シンデレラに玻璃の星冠をⅢ


『ラーブ、ラブリー、ひいちゃん!!!』


ずっと、奇妙な音声は鳴り続けている。

自己愛(ナルシスト)たっぷりの、少しイントネーションが変な男声。


この声――


「「「「情報屋!!!!?」」」」


同じ結論に至ったあたし達は声を揃える。


繰り返される情報屋の声。

しかしその発生源が判らないあたし達。


「この繰り返し具合…携帯とか? どなたかの?」


「こんなものを着ボイスにする趣味悪い人は、あたし達の中には居ないよ、桜ちゃん」


「僕の携帯は此処に在る。あれ…? 皆もあるけど…そこからじゃないね。………。この音…由香ちゃんから聞こえて来ないか?」


「え…ボク?

………。

………。

はっ!!! もしかして!!!!!」


すると由香ちゃんが甲高い声を上げて、上着のポケットをまさぐった。


「いつの間にッッッ!!!!」


取出したのは――


「iPhone!!?」


玲くんの声が、益々大きく響くようになった情報屋の声と重なった。


「無理矢理持たされたんだよ、情報屋に!!!

ボク嫌な予感して断ったんだけれど、あんの野郎め…ボクのポケットにねじ込んで"どろん"かよ。っていうか、だからボクを放置プレイで、"どろん"なのか!!?」


ほう~これがiPhoneというものか。

裏返せば、囓られた林檎。


……じゃない。

何だこれ…シルクハットが囓られてる?



『ラーブ、ラブリー、ひいちゃん!!!』


「うるさいなあ、この耳障りな声。電源を切ってやろうか」


由香ちゃんが嫌そうに顔を歪めたのは、私情も入っているだろう。


「ええと…電源はどこだっけ…」


機体をひっくり返して画面を前に戻した時、


『受信メールを開封します』


画面で通知されたその文字列。


"メールを受信しました"ではなく、その次のステップを勝手に踏もうとしている、なんて傲慢な機械。

そしてそれに対する拒否権は、使用者にはないらしい。

そんな機械だからこそ…多分、その通知の下にある「OK」を押さない限り、この長い着ボイスは延々と続くような気がする。

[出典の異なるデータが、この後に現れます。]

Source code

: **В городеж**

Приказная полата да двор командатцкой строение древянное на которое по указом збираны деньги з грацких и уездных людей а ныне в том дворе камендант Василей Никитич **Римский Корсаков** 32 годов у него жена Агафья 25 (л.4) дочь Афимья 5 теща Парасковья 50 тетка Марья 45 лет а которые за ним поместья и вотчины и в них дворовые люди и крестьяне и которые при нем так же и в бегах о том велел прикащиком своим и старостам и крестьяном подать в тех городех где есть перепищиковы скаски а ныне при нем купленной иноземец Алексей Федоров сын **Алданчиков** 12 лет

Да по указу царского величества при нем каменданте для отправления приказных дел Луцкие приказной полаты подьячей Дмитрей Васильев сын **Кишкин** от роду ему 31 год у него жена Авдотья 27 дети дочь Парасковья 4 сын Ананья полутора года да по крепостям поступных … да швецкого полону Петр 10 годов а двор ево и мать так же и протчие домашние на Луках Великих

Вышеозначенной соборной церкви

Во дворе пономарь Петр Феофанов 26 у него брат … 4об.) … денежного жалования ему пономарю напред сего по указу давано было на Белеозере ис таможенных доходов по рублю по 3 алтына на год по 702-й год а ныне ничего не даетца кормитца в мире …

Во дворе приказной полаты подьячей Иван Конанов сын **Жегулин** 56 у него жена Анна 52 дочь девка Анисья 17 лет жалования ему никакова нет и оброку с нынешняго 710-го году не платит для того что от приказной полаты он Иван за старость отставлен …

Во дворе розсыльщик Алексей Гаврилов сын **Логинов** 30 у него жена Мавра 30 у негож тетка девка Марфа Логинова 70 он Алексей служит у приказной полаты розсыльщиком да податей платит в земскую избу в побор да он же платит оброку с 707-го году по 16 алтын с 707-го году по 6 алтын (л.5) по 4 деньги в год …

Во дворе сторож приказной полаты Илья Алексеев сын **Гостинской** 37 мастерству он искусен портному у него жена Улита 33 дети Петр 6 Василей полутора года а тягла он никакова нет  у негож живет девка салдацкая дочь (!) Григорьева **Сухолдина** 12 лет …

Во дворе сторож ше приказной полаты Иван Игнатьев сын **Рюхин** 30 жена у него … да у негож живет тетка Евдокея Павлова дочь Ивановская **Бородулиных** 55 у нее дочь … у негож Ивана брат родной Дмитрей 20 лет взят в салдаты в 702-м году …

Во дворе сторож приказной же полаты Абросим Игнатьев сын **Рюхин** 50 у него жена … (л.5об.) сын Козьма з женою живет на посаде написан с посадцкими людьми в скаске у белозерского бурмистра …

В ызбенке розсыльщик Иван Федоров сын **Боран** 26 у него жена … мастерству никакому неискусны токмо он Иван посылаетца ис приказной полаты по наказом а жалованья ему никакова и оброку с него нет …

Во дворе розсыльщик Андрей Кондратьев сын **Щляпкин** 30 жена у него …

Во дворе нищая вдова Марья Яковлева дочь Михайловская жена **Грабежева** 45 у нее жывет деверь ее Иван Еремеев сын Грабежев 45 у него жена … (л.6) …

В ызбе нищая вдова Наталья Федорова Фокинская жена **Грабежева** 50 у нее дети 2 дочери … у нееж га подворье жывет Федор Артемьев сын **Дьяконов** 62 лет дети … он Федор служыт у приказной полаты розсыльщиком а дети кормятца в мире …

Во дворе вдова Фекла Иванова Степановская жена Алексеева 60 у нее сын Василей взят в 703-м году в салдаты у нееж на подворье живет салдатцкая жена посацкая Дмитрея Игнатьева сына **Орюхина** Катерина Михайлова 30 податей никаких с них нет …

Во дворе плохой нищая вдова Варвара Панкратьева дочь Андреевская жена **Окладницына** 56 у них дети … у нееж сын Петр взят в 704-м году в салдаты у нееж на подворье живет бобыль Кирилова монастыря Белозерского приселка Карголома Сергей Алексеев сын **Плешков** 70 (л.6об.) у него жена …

あたしは絶対ガラケー派だから、今のスマホ系にこういう機能が常備してあるのが普通なのかどうかは判らないし、機械通の玲くんや由香ちゃんでさえ、スマホじゃないから、確かめる術はないけれど。


『ラーブ、ラブリー、ひいちゃん!!!』


この声、苛つく。

"あはははは~"の次あたりに苛つく。